• [WHAT THE TASK ASKS] Retype the data below character for character, omitting the pictures.

• [INPUT MATERIAL]
::::

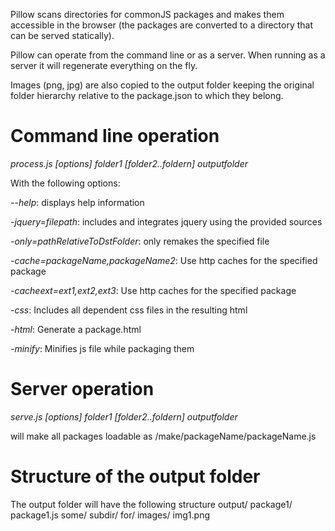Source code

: Pillow scans directories for commonJS packages and makes them accessible
in the browser (the packages are converted to a directory that can
be served statically).

Pillow can operate from the command line or as a server. When running as
a server it will regenerate everything on the fly.

Images (png, jpg) are also copied to the output folder keeping the original
folder hierarchy relative to the package.json to which they belong.

Command line operation
======================

*process.js [options] folder1 [folder2..foldern] outputfolder*

With the following options:

*--help*: displays help information

*-jquery=filepath*: includes and integrates jquery using the provided sources

*-only=pathRelativeToDstFolder*: only remakes the specified file

*-cache=packageName,packageName2*: Use http caches for the specified package

*-cacheext=ext1,ext2,ext3*: Use http caches for the specified package

*-css*: Includes all dependent css files in the resulting html

*-html*: Generate a package.html

*-minify*: Minifies js file while packaging them

Server operation
================

*serve.js [options] folder1 [folder2..foldern] outputfolder*

will make all packages loadable as /make/packageName/packageName.js

Structure of the output folder
==============================

The output folder will have the following structure
    output/
        package1/
            package1.js
            some/
                subdir/
                    for/
                        images/
                            img1.png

::::

• [YOUR RESPONSE]
Source code

: Pillow scans directories for commonJS packages and makes them accessible
in the browser (the packages are converted to a directory that can
be served statically).

Pillow can operate from the command line or as a server. When running as
a server it will regenerate everything on the fly.

Images (png, jpg) are also copied to the output folder keeping the original
folder hierarchy relative to the package.json to which they belong.

Command line operation
======================

*process.js [options] folder1 [folder2..foldern] outputfolder*

With the following options:

*--help*: displays help information

*-jquery=filepath*: includes and integrates jquery using the provided sources

*-only=pathRelativeToDstFolder*: only remakes the specified file

*-cache=packageName,packageName2*: Use http caches for the specified package

*-cacheext=ext1,ext2,ext3*: Use http caches for the specified package

*-css*: Includes all dependent css files in the resulting html

*-html*: Generate a package.html

*-minify*: Minifies js file while packaging them

Server operation
================

*serve.js [options] folder1 [folder2..foldern] outputfolder*

will make all packages loadable as /make/packageName/packageName.js

Structure of the output folder
==============================

The output folder will have the following structure
    output/
        package1/
            package1.js
            some/
                subdir/
                    for/
                        images/
                            img1.png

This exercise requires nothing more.